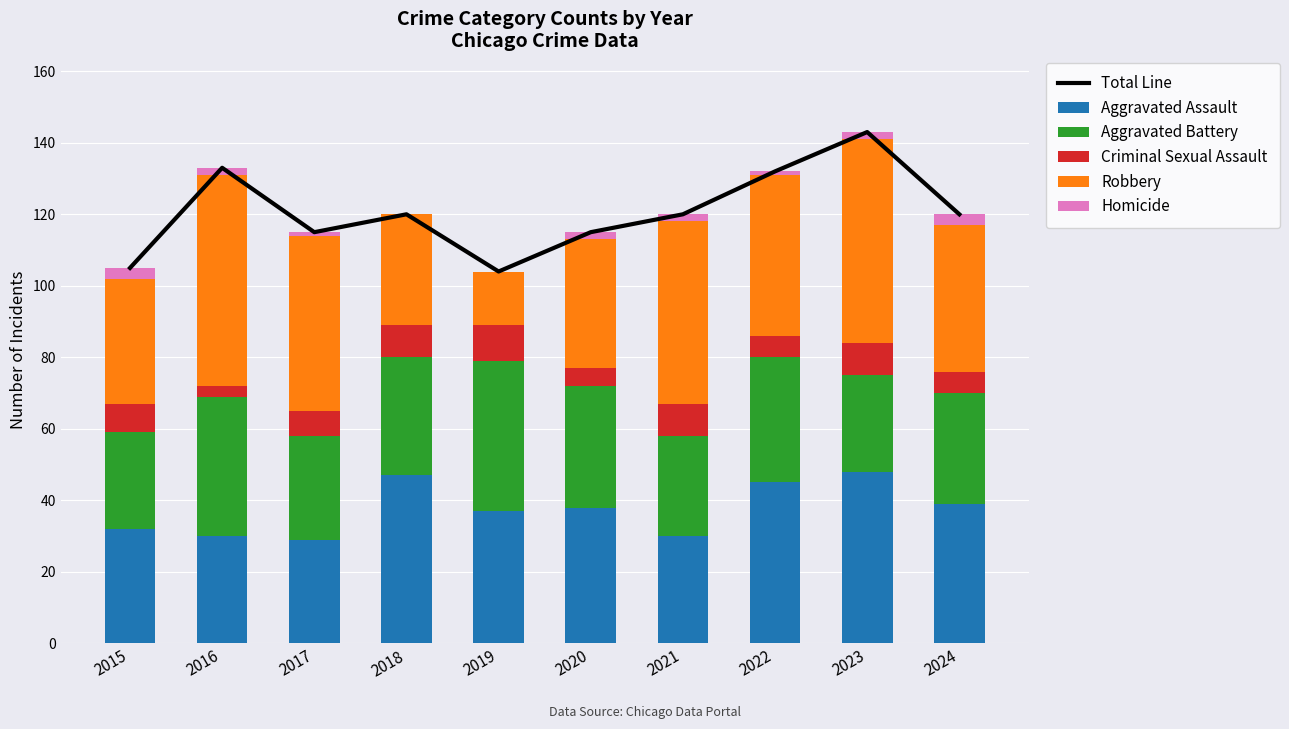

What is the spread (max minus min) of values at 2019?

104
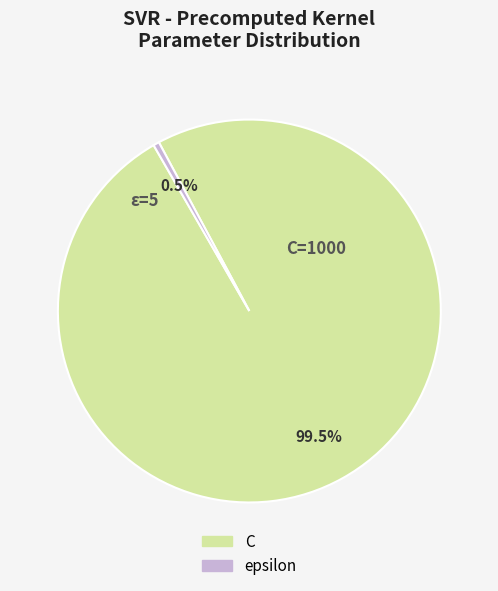

Combined, what portion of the pie is C and epsilon?

100.0%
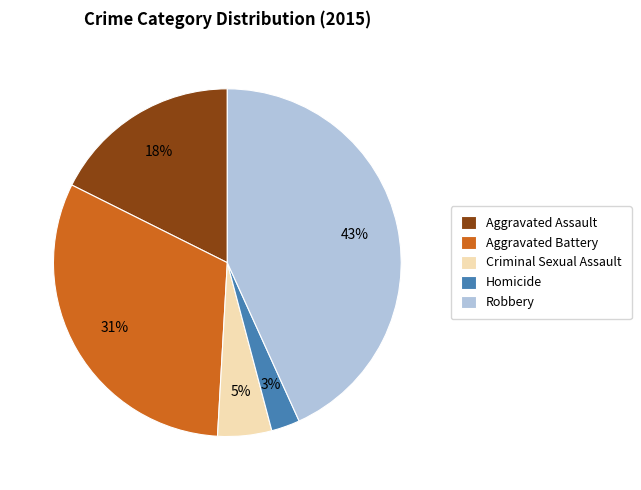

What is the smallest slice in the pie chart?

Homicide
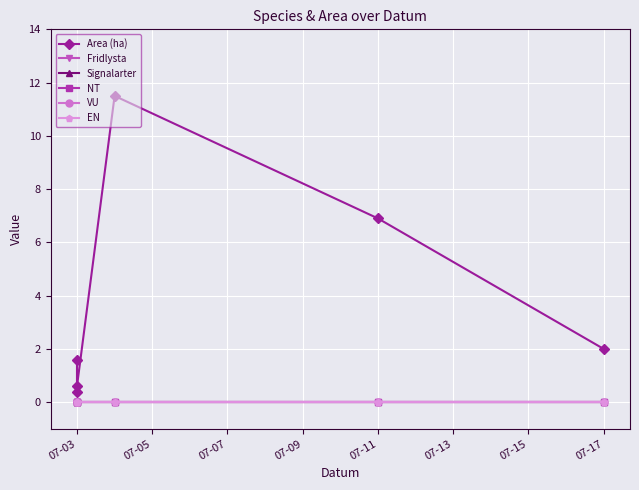

Which category has the lowest value in the Signalarter series?

07-03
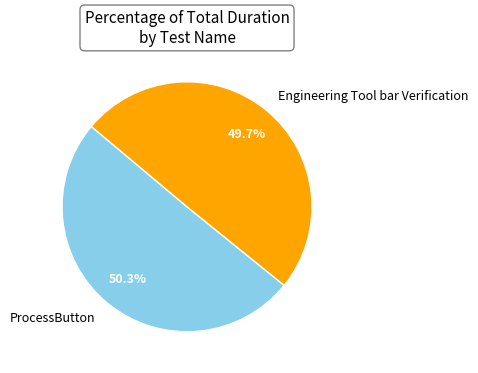

To the nearest percent, what is the average slice percentage?

50%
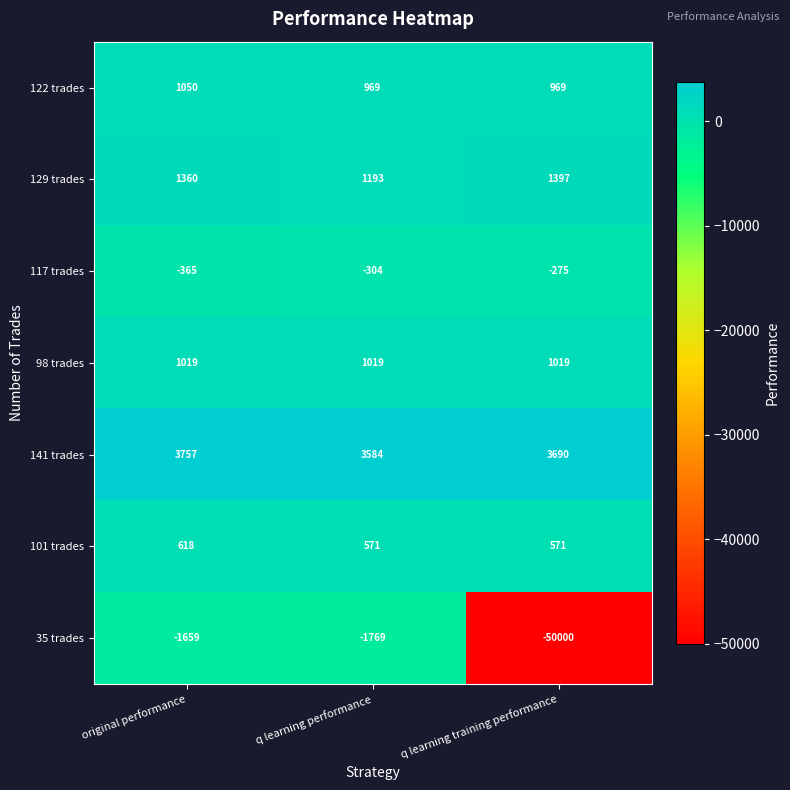

Reading right to left, extract all data points from this chart.

122 trades: q learning training performance=969	q learning performance=969	original performance=1050
129 trades: q learning training performance=1397	q learning performance=1193	original performance=1360
117 trades: q learning training performance=-275	q learning performance=-304	original performance=-365
98 trades: q learning training performance=1019	q learning performance=1019	original performance=1019
141 trades: q learning training performance=3690	q learning performance=3584	original performance=3757
101 trades: q learning training performance=571	q learning performance=571	original performance=618
35 trades: q learning training performance=-50000	q learning performance=-1769	original performance=-1659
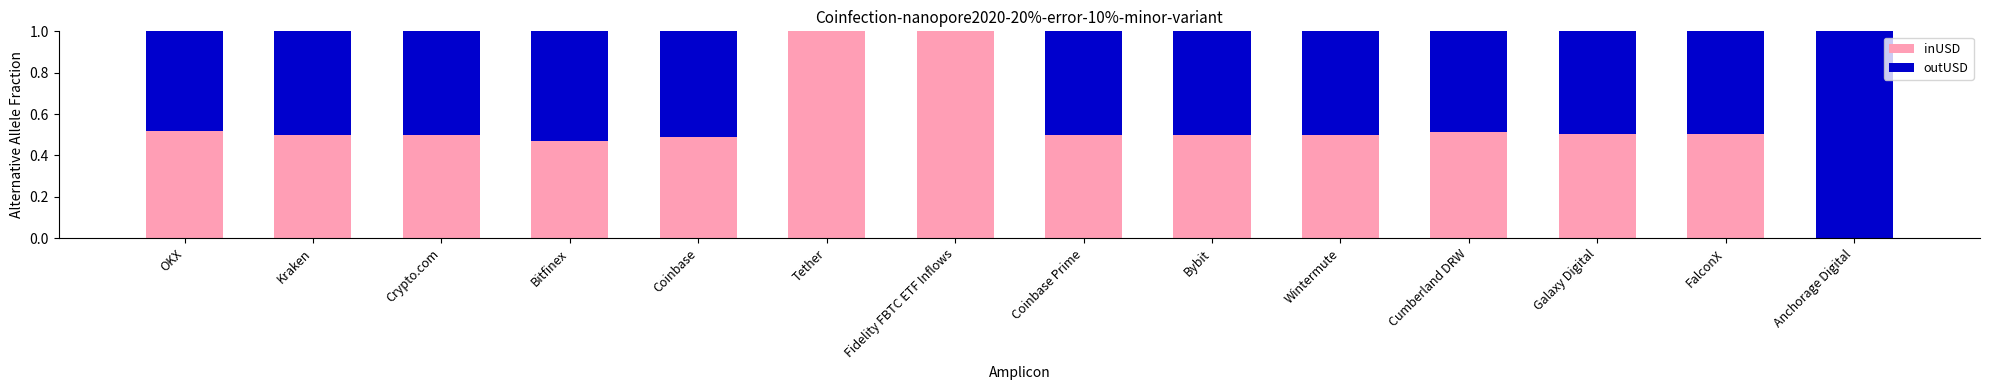

What is the maximum value for inUSD?

1.0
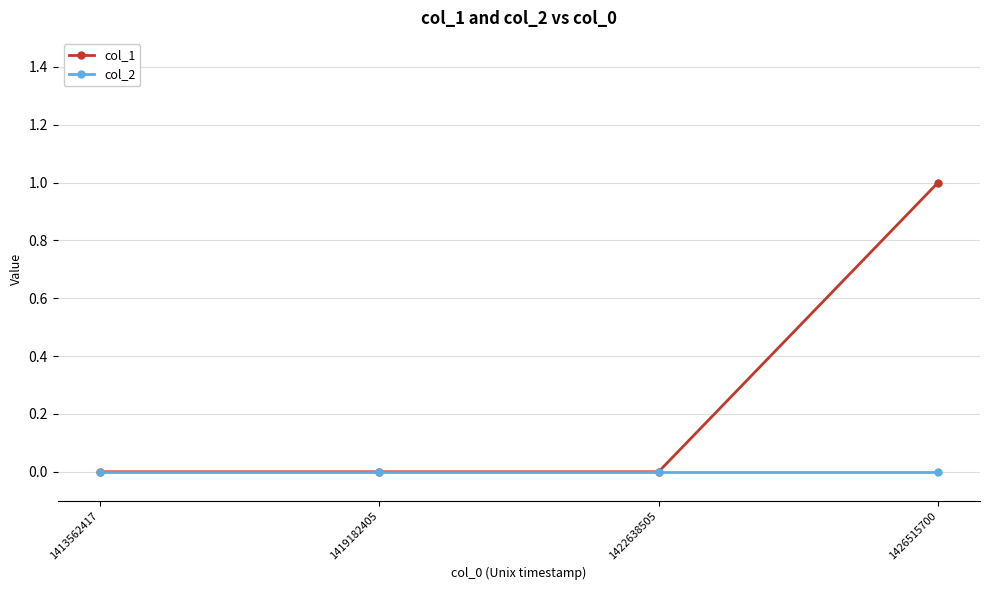

How many categories are shown in the chart?

4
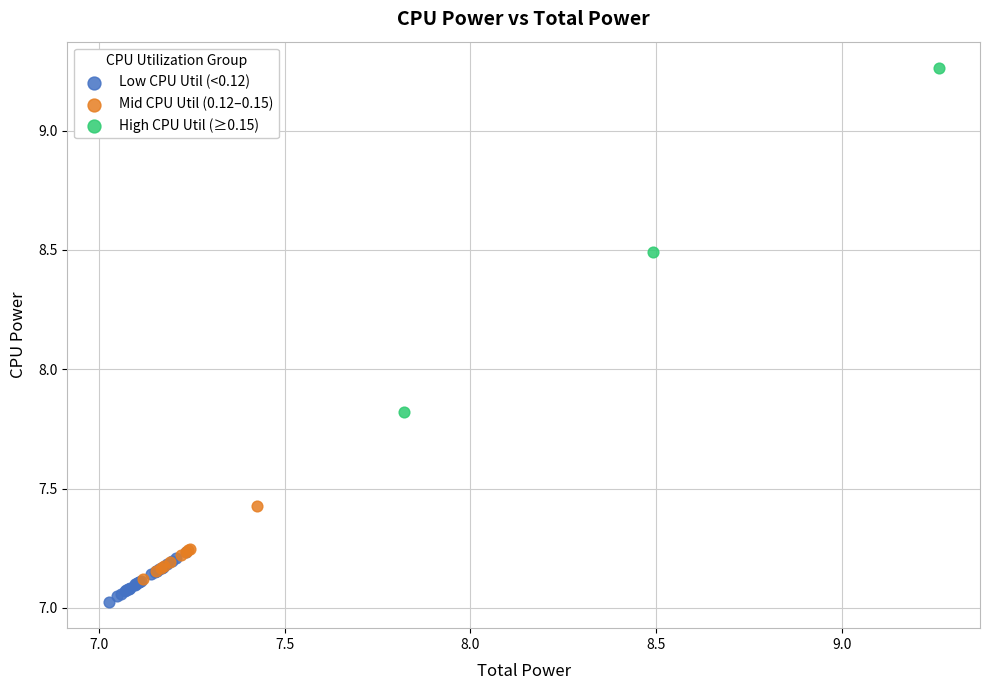

Which series has the widest spread of Y values?

High CPU Util (≥0.15)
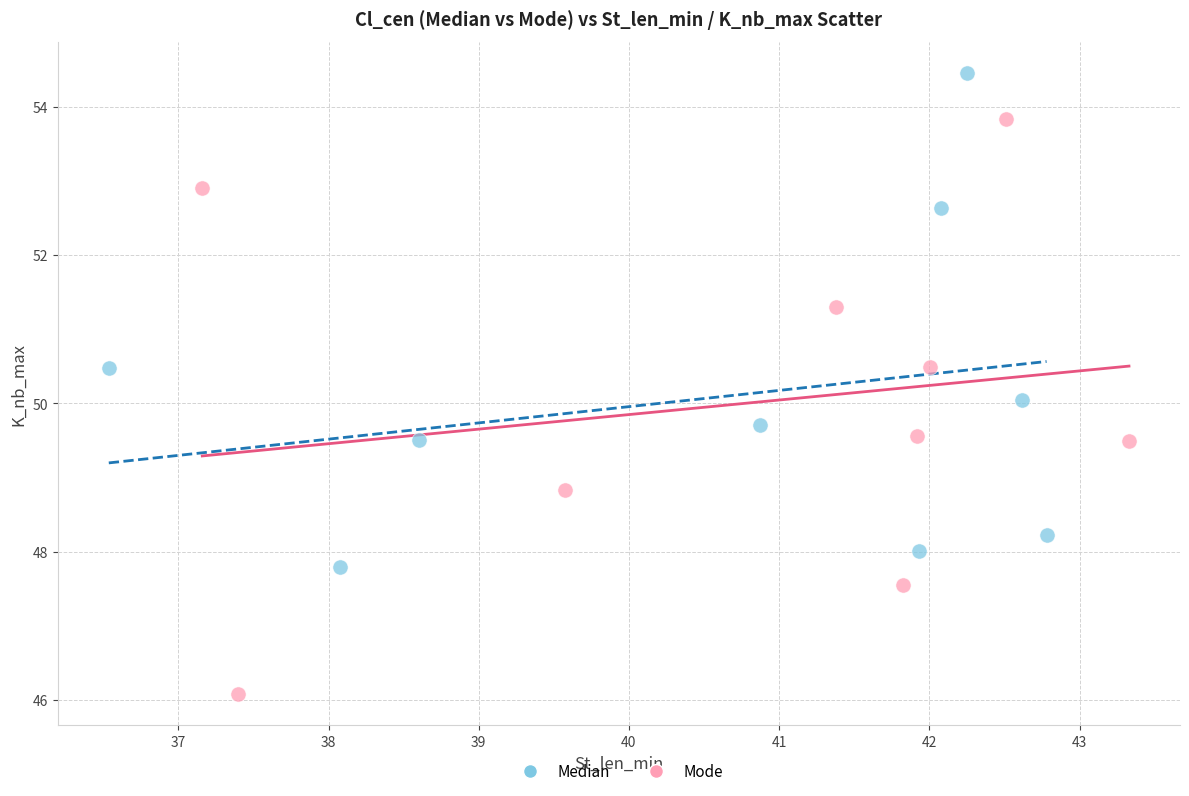

What are all the series names shown in the legend?

Median, Mode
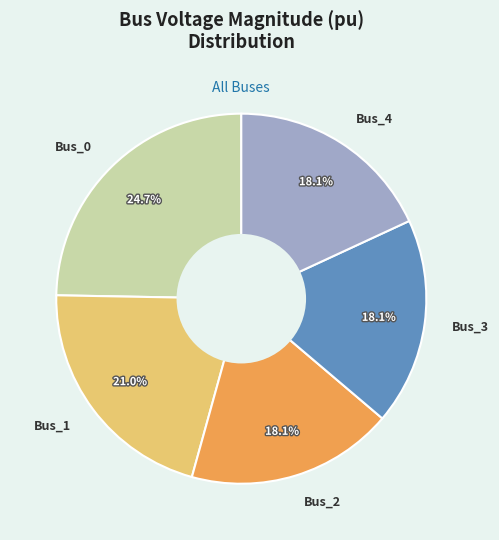

Is there a majority slice in this chart?

No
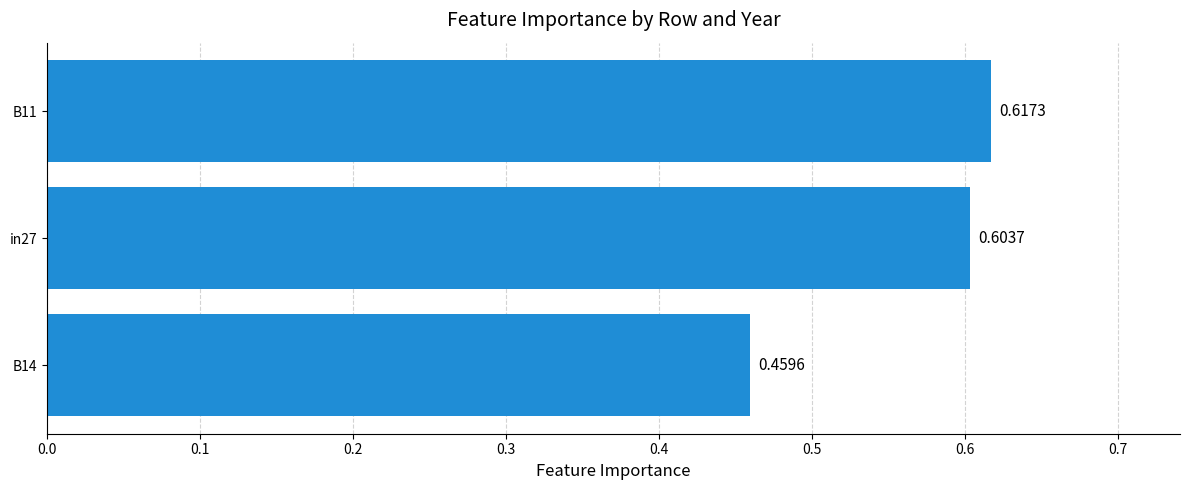

Rank the categories by value from lowest to highest.

B14, in27, B11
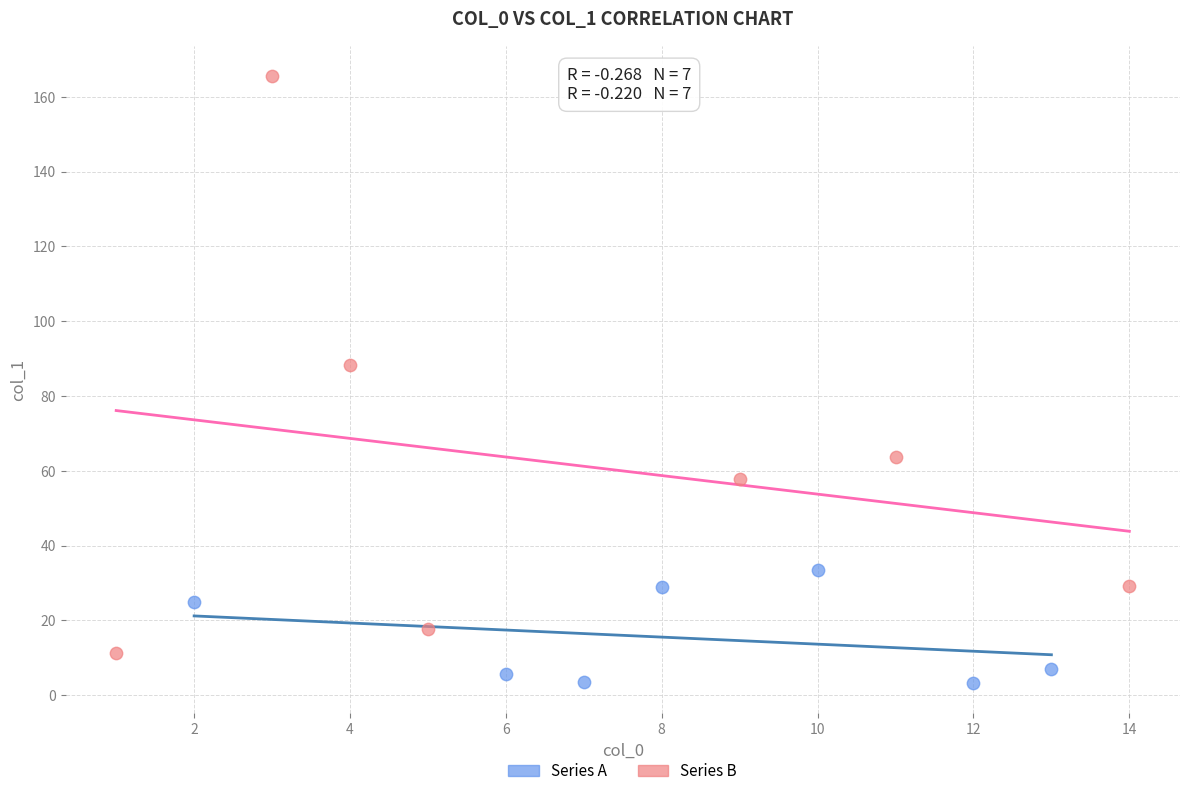

Which series has the largest Y range (max minus min)?

Series B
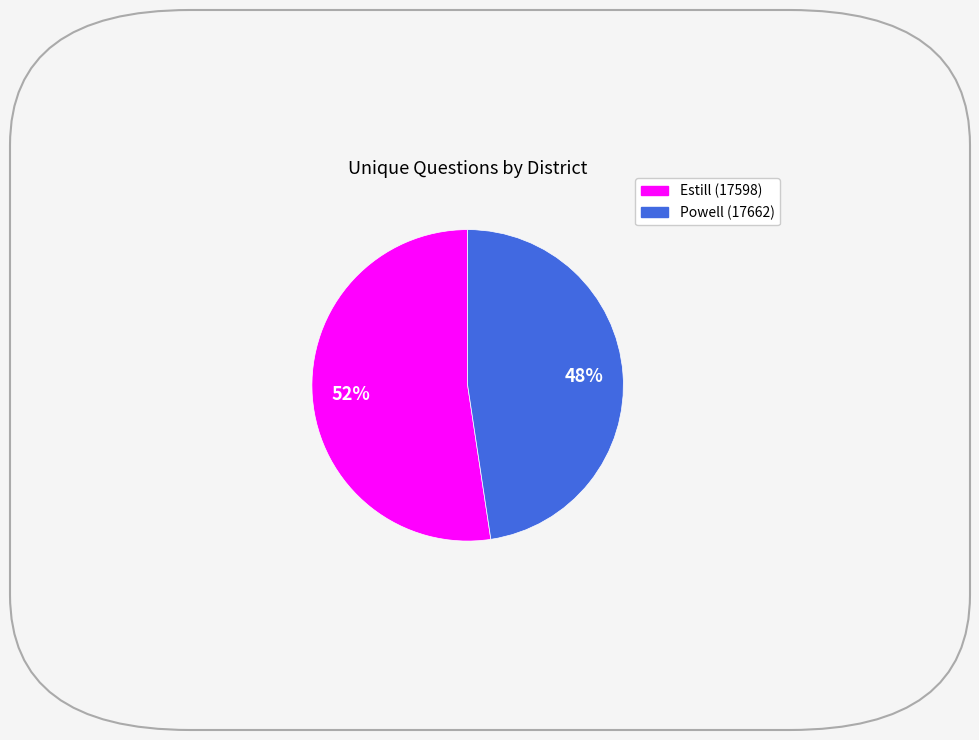

To the nearest percent, what is the combined percentage of Powell (17662) and Estill (17598)?

100%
# # # # #
#### [What you need to do]
List each line above that contains the word "chart".

#### [Solution below]
What is the smallest slice in the pie chart?
Reading right to left, extract all data points from this chart.
How many categories are shown in the chart?
Is there a majority slice in this chart?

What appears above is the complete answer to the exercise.